Queen performing in New Haven, CT.

Anyway the wind blows…Queen’s anthem Bohemian Rhaposdy

Bohemian Rhaposdy was released in 1975 and has subsequently gone down as one of the greatest songs in British music history. Seeing as Queen’s masterpiece has just celebrated 40 years since its release, it seems right to analyse its legacy.

Originally released as a single, the song sold over a million copies by the end of 1976 and topped the charts for nine weeks running. Consistently ranked with the very best songs ever written, it was voted as Britain’s favourite Number 1 in a 2012 poll by ITV.

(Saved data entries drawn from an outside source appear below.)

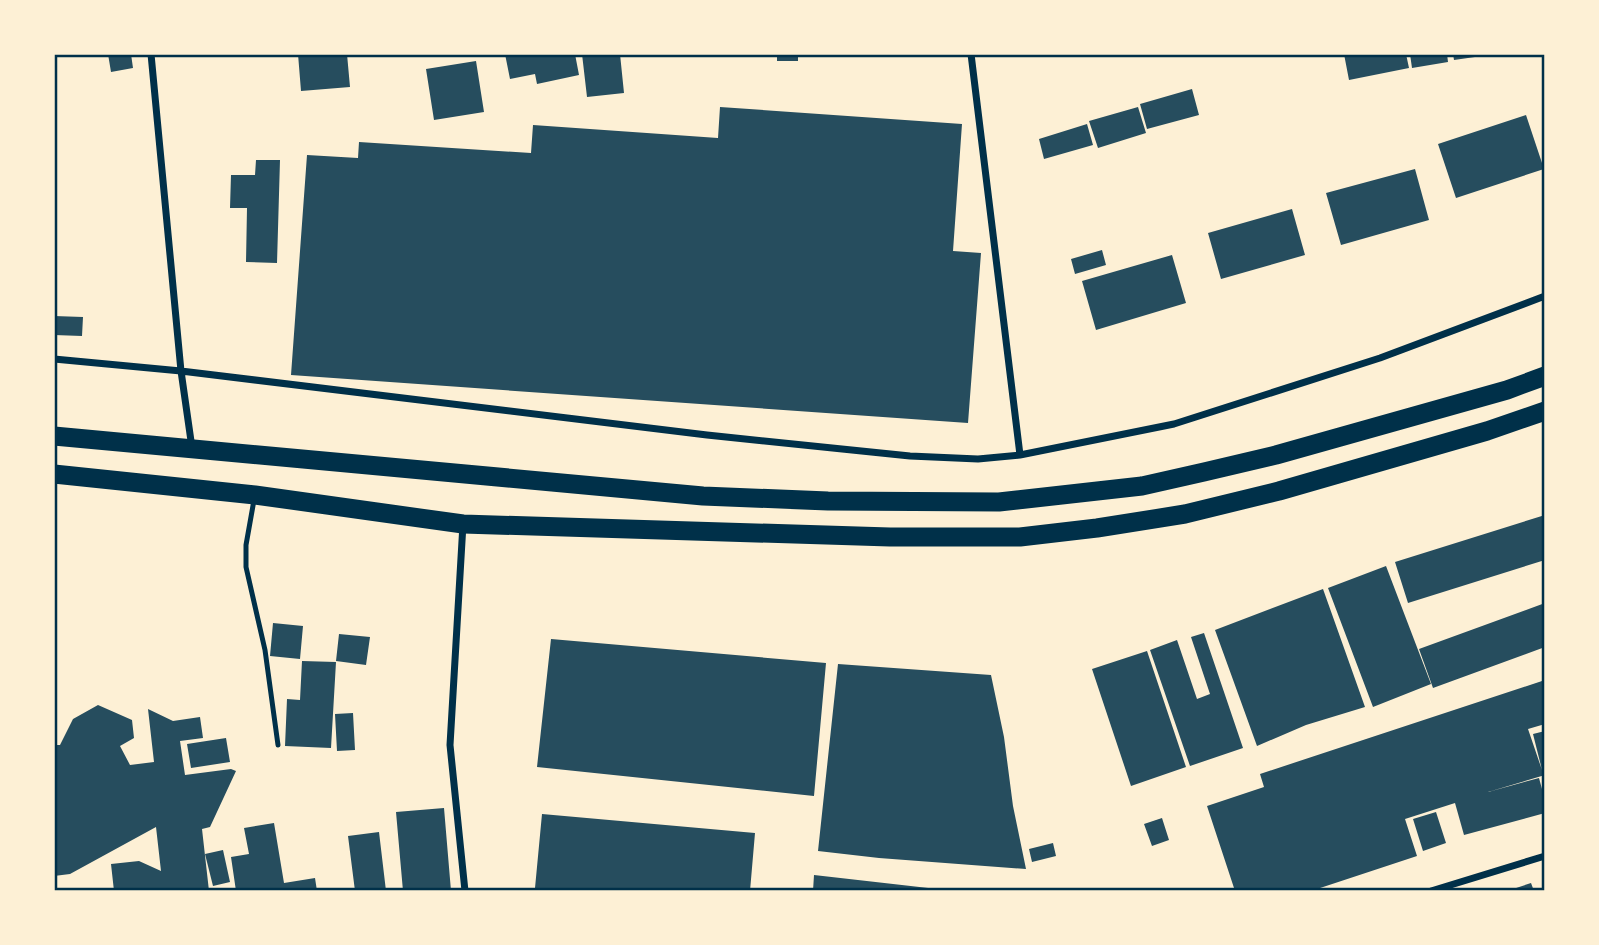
<svg xmlns="http://www.w3.org/2000/svg" width="1599" height="945" font-family="Arial,sans-serif">
<style>
.building{fill:#264d5e}
.lines{fill:none;stroke-linecap:round;stroke-linejoin:round}
.service{stroke:#003049;stroke-width:5}
.minor{stroke:#003049;stroke-width:7}
.trunk{stroke:#003049;stroke-width:19}
.neatline{fill:none;stroke:#003049;stroke-width:2.5}
</style>
<rect width="100%" height="100%" fill="#fdf0d5"/>
<path class="building" d="M108,54H131L133,68L111,72Z
M298,54H347L350,87L301,91Z
M505,54H575L579,75L537,84L535,74L510,79Z
M582,54H620L624,93L587,97Z
M777,54H798V61H777Z
M1344,54H1406L1409,68L1349,80Z
M1410,54H1447L1448,62L1412,68Z
M1453,54H1482V56L1454,60Z
M476,61L484,112L434,120L426,69Z
M1192,89L1199,115L1147,129L1140,104Z
M720,107L962,124L953,251L981,253L968,423L291,375L307,155L358,158L359,142L531,153L533,125L718,138Z
M1138,107L1146,133L1098,148L1089,121Z
M1526,115L1544,169L1456,198L1438,144Z
M1087,124L1093,145L1044,159L1039,139Z
M256,160H280L277,263L246,262L247,208H230L231,175H255Z
M1415,169L1429,220L1341,245L1326,193Z
M1292,209L1305,255L1221,279L1208,233Z
M1102,250L1106,265L1075,274L1071,259Z
M1172,255L1186,303L1096,330L1082,281Z
M54,316L83,317L82,336L54,335Z
M1545,515V560L1408,603L1395,562Z
M1386,566L1431,684L1373,707L1328,588Z
M1323,589L1365,707L1306,725L1257,746L1215,630Z
M1545,603V647L1433,688L1419,649Z
M273,623L303,626L300,659L270,656Z
M1204,633L1243,748L1190,766L1150,650L1177,640L1197,699L1210,694L1191,637Z
M339,634L370,637L366,665L336,661Z
M551,639L826,663L814,796L537,767Z
M1147,651L1186,767L1131,786L1092,669Z
M302,661L336,662L331,748L285,746L287,699L300,700Z
M838,664L991,675L1004,737L1013,806L1026,869L879,858L818,851Z
M1542,681L1545,688V724L1528,729L1542,770L1533,734L1545,731V775L1488,792L1539,778L1545,800V813L1464,835L1455,803L1405,819L1417,856L1311,891H1235L1207,806L1264,787L1260,774Z
M98,705L132,720L134,738L120,746L130,765L154,762L148,709L173,721L200,717L203,738L180,741L185,775L231,769L236,771L210,827L202,829L209,891H114L111,864L139,861L161,871L156,827L70,874L54,876V745H60L73,719Z
M353,713L355,750L337,751L335,714Z
M226,738L230,762L191,768L187,744Z
M444,808L451,891H403L396,812Z
M1436,812L1446,843L1423,851L1413,819Z
M542,814L755,833L750,891H562L535,888Z
M1162,818L1169,840L1152,846L1144,824Z
M274,823L284,883L315,878L317,891H236L231,857L249,854L244,828Z
M379,832L386,891H355L348,836Z
M1053,843L1056,856L1032,862L1029,849Z
M223,850L230,882L213,886L205,854Z
M814,875L937,889V891H813Z
M1531,883L1534,891H1510V890Z"/>
<g class="lines">
<path class="service" d="M254,500L246,545V567L265,650L278,745"/>
<path class="minor" d="M151,54L181,371L192,448
M971,54L1020,455
M54,359L181,371L707,435L910,456L978,459L1020,455L1174,424L1380,358L1545,296
M463,524L450,745L465,891
M1431,891L1545,856"/>
<path class="trunk" d="M54,436L703,496L828,501L999,502L1142,486L1204,472L1276,455L1507,390L1545,376
M54,474L255,495L463,524L890,537H1020L1097,528L1185,514L1279,491L1487,431L1545,411"/>
</g>
<rect width="1599" height="945" fill="none" stroke="#fdf0d5" stroke-width="112"/>
<rect x="56" y="56" width="1487" height="833" class="neatline"/>
</svg>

There is no doubt that Bohemian Rhapsody has to be one of most confusing and least-understood songs ever written. However, there is something about it that is simply brilliant, appealing to small children running around at home to middle aged hardcore rockers.

Mercury blends in a melting-pot of genres throughout the piece combining everything from heavy rock, ballad and opera. The whole song is then capped off in a similar style to Led Zeppelin’s ‘Stairway to Heaven’ with a single mysterious line ‘anyway the wind blows’.

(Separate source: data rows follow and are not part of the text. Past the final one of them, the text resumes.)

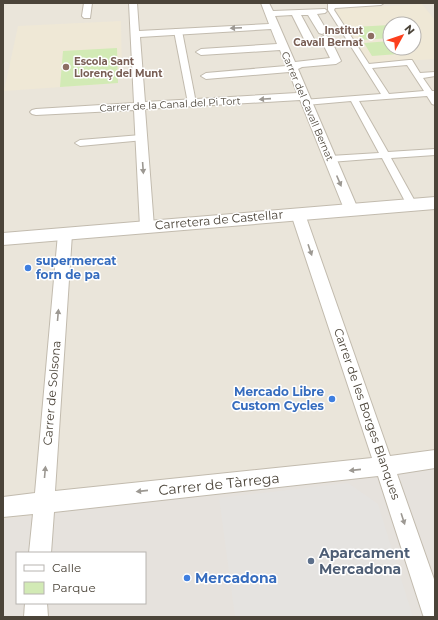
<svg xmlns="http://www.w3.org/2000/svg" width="438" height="620" font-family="Montserrat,sans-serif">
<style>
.residential{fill:#eae5da;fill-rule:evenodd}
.industrial{fill:#e6e2dd;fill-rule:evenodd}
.education{fill:#efe8d6;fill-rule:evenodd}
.green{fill:#d2eab5}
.parking{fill:#e5e3e0}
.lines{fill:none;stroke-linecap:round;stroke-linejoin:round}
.pedestrian-casing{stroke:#c2bbae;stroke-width:2}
.minor-casing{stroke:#c2bbae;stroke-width:2}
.tertiary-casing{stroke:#c2bbae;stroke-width:2}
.pedestrian{fill:#fff;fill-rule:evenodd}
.minor{fill:#fff;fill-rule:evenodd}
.tertiary{fill:#fff;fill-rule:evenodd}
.oneway{fill:#9c9892}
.education-dot{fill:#8d6e63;stroke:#fff;stroke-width:1.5}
.shop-dot{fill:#3f7fe0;stroke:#fff;stroke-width:1.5}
.service-dot{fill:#5c6f8a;stroke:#fff;stroke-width:1.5}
.labels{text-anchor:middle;stroke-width:3;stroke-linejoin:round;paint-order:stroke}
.far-education-label{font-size:10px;font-weight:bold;fill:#785e54;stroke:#fff;text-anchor:end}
.far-street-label{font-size:10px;fill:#4b4439;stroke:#fff}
.street-label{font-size:12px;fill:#4b4439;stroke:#fff}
.shop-label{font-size:12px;font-weight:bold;fill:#366cbe;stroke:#fff;text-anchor:start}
.near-street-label{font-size:14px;fill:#4b4439;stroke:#fff}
.near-service-label{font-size:14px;font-weight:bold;fill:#4e5e75;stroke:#fff;text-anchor:start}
.near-shop-label{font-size:14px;font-weight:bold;fill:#366cbe;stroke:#fff;text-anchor:start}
</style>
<rect width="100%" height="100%" fill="#f6f3ec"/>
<!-- residential -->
<path class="residential" d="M 3,3 L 435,3 L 435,617 L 3,617 ZM 390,24 L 414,24 L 414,48 L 390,48 ZM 17,553 L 145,553 L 145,603 L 17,603 Z"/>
<!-- industrial -->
<path class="industrial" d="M 435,464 L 435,617 L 3,617 L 3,519 ZM 17,553 L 145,553 L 145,603 L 17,603 Z"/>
<!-- education -->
<g class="education">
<path d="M 422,4 L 435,20 L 435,59 L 369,63 L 334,9 ZM 390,24 L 414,24 L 414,48 L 390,48 Z"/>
<path d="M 121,21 L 122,79 L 118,79 L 118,83 L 4,91 L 18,26 Z"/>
</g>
<!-- green -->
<g class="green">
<path d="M 390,25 L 390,38 L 362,40 L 354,27 Z"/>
<path d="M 390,41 L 390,48 L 407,48 L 411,53 L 372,56 L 364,43 Z"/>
<path d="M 117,48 L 118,83 L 60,87 L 63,51 Z"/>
</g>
<!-- parking -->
<path class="parking" d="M 348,483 L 378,504 L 413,617 L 235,617 L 219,498 Z"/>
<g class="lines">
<!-- pedestrian casing -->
<g class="pedestrian-casing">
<g id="pedestrian">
<path d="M 328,3 L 384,3 L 381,5 L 335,8 L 334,10 L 369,64 L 409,60 L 412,60 L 420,73 L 435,72 L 435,76 L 423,78 L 432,91 L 435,91 L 435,105 L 432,104 L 427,96 L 359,101 L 388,152 L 435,149 L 435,155 L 391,158 L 417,205 L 416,207 L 408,207 L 382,158 L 330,162 L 325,159 L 330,156 L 379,153 L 351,101 L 306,105 L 302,102 L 303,100 L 381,94 L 328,10 ZM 407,65 L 424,91 L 389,94 L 372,68 Z"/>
<path d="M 175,29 L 181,29 L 182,31 L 196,103 L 192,106 L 188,103 L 174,31 Z"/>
<path d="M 141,135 L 144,136 L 145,138 L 144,140 L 80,146 L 75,143 L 80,140 Z"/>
</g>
</g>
<!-- minor casing -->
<g class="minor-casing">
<g id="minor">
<path d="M 84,3 L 92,3 L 90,18 L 84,18 L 82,16 Z"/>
<path d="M 129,3 L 137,3 L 139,31 L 269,24 L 261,3 L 269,3 L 273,11 L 325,9 L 327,11 L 325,13 L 317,14 L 327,31 L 322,34 L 319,33 L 308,15 L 301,15 L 314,39 L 309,42 L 304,39 L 292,15 L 275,16 L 295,62 L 330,58 L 320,38 L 325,35 L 330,38 L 341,61 L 336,64 L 302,67 L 298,69 L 358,209 L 356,212 L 351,214 L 346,212 L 344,209 L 300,100 L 145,109 L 154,227 L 152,230 L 147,232 L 142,230 L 140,227 L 134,110 L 36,115 L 32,114 L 30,112 L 32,110 L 36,109 L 134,103 ZM 271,29 L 277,44 L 201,49 L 196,52 L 201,55 L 280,50 L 286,66 L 206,73 L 201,76 L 206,79 L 289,72 L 297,93 L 145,102 L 140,37 Z"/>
<path d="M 298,209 L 303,211 L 305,214 L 390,456 L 435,450 L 435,468 L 397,474 L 435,582 L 435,617 L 424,617 L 423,615 L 378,476 L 54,512 L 51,553 L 29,553 L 33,514 L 3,517 L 3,497 L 35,493 L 58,234 L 60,230 L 65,229 L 70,230 L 72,234 L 55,491 L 372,458 L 291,214 L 293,211 Z"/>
<path d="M 25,603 L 47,603 L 48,617 L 24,617 Z"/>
</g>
</g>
<!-- tertiary casing -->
<g class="tertiary-casing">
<path id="tertiary" d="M 435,197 L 435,209 L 3,245 L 3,233 Z"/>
</g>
<!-- pedestrian -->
<use href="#pedestrian" class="pedestrian"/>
<!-- minor -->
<use href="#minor" class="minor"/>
<!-- tertiary -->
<use href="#tertiary" class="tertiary"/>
</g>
<!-- one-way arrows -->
<defs><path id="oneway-solid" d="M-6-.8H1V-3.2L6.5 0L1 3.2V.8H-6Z"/></defs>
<g class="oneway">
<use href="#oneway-solid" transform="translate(236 28) rotate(177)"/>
<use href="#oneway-solid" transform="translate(265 99) rotate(176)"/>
<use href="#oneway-solid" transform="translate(143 168) rotate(86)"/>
<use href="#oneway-solid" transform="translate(339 181) rotate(67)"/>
<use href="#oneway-solid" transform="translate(310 250) rotate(71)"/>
<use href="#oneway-solid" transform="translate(58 315) rotate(-85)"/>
<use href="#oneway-solid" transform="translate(355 470) rotate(174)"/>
<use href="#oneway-solid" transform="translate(45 472) rotate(-85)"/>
<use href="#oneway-solid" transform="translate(142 491) rotate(174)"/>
<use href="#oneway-solid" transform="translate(403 519) rotate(72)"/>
</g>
<!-- markers -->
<g class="education-dot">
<circle cx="371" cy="36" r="4"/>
<circle cx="66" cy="67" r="4"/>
</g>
<g class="shop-dot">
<circle cx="28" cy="268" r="4"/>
<circle cx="332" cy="399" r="4"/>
<circle cx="187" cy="578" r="4"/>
</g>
<circle class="service-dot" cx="311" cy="561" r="4"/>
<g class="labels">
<!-- far-education labels -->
<g class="far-education-label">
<text x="363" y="34">Institut<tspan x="363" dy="12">Cavall Bernat</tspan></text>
<text x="74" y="65" text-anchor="start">Escola Sant<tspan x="74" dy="12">Llorenç del Munt</tspan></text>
</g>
<!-- far-street labels -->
<g class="far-street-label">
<text transform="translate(170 104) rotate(-3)" y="4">Carrer de la Canal del Pi Tort</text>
<text transform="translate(308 106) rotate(67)" y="4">Carrer del Cavall Bernat</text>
</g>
<!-- street labels -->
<g class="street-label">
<text transform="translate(219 220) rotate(-5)" y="4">Carretera de Castellar</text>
<text transform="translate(52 393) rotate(-85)" y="4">Carrer de Solsona</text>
<text transform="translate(367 414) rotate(71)" y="4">Carrer de les Borges Blanques</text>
</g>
<!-- shop labels -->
<g class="shop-label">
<text x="36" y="265">supermercat<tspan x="36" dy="14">forn de pa</tspan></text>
<text x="324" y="396" text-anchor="end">Mercado Libre<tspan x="324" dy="14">Custom Cycles</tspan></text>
</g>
<!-- near-street labels -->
<g class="near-street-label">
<text transform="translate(219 484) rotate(-6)" y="5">Carrer de Tàrrega</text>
</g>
<!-- near-service labels -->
<g class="near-service-label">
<text x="319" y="558">Aparcament<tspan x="319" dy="16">Mercadona</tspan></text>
</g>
<!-- near-shop labels -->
<g class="near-shop-label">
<text x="195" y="583">Mercadona</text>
</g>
</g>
<!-- border -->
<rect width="438" height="620" fill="none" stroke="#4b4439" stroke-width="8"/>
<!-- legend -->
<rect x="16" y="552" width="130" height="52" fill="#ffffff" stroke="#b7b4b0"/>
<rect x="24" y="565" width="20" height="6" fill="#ffffff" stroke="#b7b4b0"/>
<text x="52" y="572" font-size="12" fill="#4b4439">Calle</text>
<rect x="24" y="582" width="20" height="12" fill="#d2eab5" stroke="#b7b4b0"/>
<text x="52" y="592" font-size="12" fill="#4b4439">Parque</text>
<!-- north arrow -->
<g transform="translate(402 36) rotate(50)"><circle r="19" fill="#ffffff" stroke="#b7b4b0"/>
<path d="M0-3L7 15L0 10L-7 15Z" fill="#fc3f1d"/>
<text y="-6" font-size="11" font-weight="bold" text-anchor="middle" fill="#4b4439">N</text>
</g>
</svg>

The song perhaps gained more popularity when Freddie Mercury sadly died in 1991 and it also became associated with film Wayne’s World which boosted popularity in the USA.

Some people also point to Bohemian Rhapsody for the beginning of the music video. The promotional video’s success paved the way for other artists to use music videos and arguably lead to the era of MTV.

The meaning of the song has never really been explained by Mercury or the rest of Queen. What little information which has been revealed has suggested the song is about Mercury’s troubled relationships but he has never said explicitly. Here is what he has said:

‘It’s one of those songs which has such a fantasy feel about it. I think people should just listen to it, think about it, and then make up their own minds as to what it says to them… “Bohemian Rhapsody” didn’t just come out of thin air. I did a bit of research although it was tongue-in-cheek and mock opera. Why not?’

 

Bohemian Rhapsody is also well known for its strange phrases and words. Here are a few explanations:

Scaramouche is a stock character from the Italian clown tradition commedia dell’arte. He’s a fool, but adept at getting himself out of trouble.

A fandango is a Spanish flamenco dance.

Figaro is the main character from Rossini’s opera The Barber of Seville.

Bismillah means “in the name of Allah” and is the first word in The Qu’ran.